11 January 2006


Oliver Kamm (click here) has returned fire on my post on his book, saying that I’ve misread his remarks on the Labour left in the 1940s and that I’m wrong about the political character of the 1980s peace movement. So it's time to get personal.

On the first point, he writes:
So far from grouping the post-war Tribune left with the pro-Soviet elements, I stress that the pro-Soviet elements were a minuscule minority, with almost the entire labour movement ranged against them.

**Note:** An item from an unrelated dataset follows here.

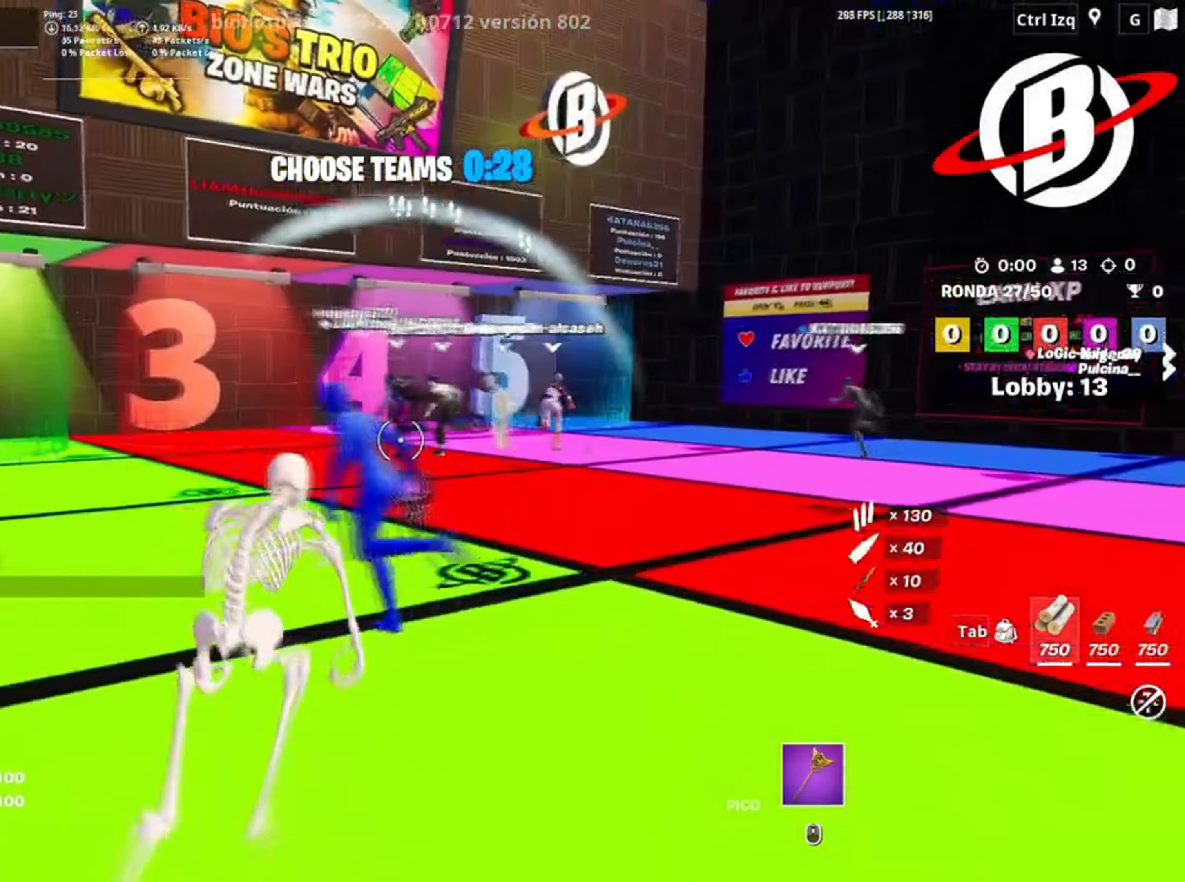
{"keys": ["a", "w"], "mouse": [], "events": [[217, "d", "up"], [350, "a", "down"]]}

The Crossman-Foot-Mikardo line was undermined almost as soon it was published, by Stalin’s opposition to Marshall Aid, Czechoslovakia and Berlin – and to their credit its authors understood this. So far from thinking Tribune left-wingers were useful idiots – a spurious phrase often attributed to Lenin and that I’ve never used – I praise them for realising that an independent socialist commonwealth of Europe was unattainable…

In the 1940s the democratic left was almost monolithic in its acknowledgement of the threat of Soviet totalitarianism.

To which I can only riposte that, even on a third reading of his chapter, I still don’t think he makes it clear enough that the communist fellow-travellers – the likes of Konni Zilliacus, D. N. Pritt and John Platts-Mills – were a tiny minority on the Labour left. And I still don't think that he accepts that "an independent socialist commonwealth of Europe" was an entirely worthy goal (maybe even one we can aim for again in the 21st century?) – even if it was put in abeyance by Stalin's seizure of Hungary, Poland, Czechoslovkia et al. But never mind.

As for the 1980s peace movement, Kamm writes of my claim that the dominant political tendency was the European Nuclear Disarmament group, which stood for “a nuclear-free Europe from Poland to Portugal” and engaged in a long and fruitful dialogue with dissidents in the Soviet bloc:
This is mostly wrong. I certainly accept that END and Edward Thompson had no sympathies for the Soviet Union. But they were not, as Paul claims, the mainstream of the peace movement, let alone the dominant faction. Having been there, Paul will recall the debates within CND on whether to campaign against Nato membership, when John Cox of the Communist Party of Great Britain defeated the line argued by Thompson and Jonathan Dimbleby at CND’s annual conference in 1981. Moreover, Thompson’s argument that disarmament and human rights were inextricable causes clearly didn’t survive the collapse of Communism. Finally, the END call for a nuclear-free Europe from Poland to Portugal had more alliterative appeal than political realism; the troops in Poland weren’t there by invitation. It is quite correct that Vic Allen and the Stalinists were far from the mainstream of the 1980s peace movement. But I do consider that those in CND, such as Paul, who reviled Allen’s support for the GDR had a responsibility to rupture the Popular Front, and they didn’t. How could they, when the dominant voice of the British peace movement was, in fact, affable, silly Bruce Kent glorying in the coalition of Communists and Quakers?
Here, I’m afraid, I’m standing my ground. I accept that END and its allies were defeated in several political battles in CND during the 1980s, but overall we won more than we lost. For most of the 1980s, ENDers and END sympathisers ran the CND campaigning apparatus. We never managed to get CND to embrace our support for dissidents in the Soviet bloc, but we did ensure that it demonstrated for “No cruise, no Pershing, no SS-20s” -- opposing nukes west and east -- and that it participated in the European Nuclear Disarmament Convention process, engaged seriously with the Labour Party and never turned its nominal commitment to withdrawal from Nato into a campaigning priority.

OK, it’s old stuff. But it still matters to me.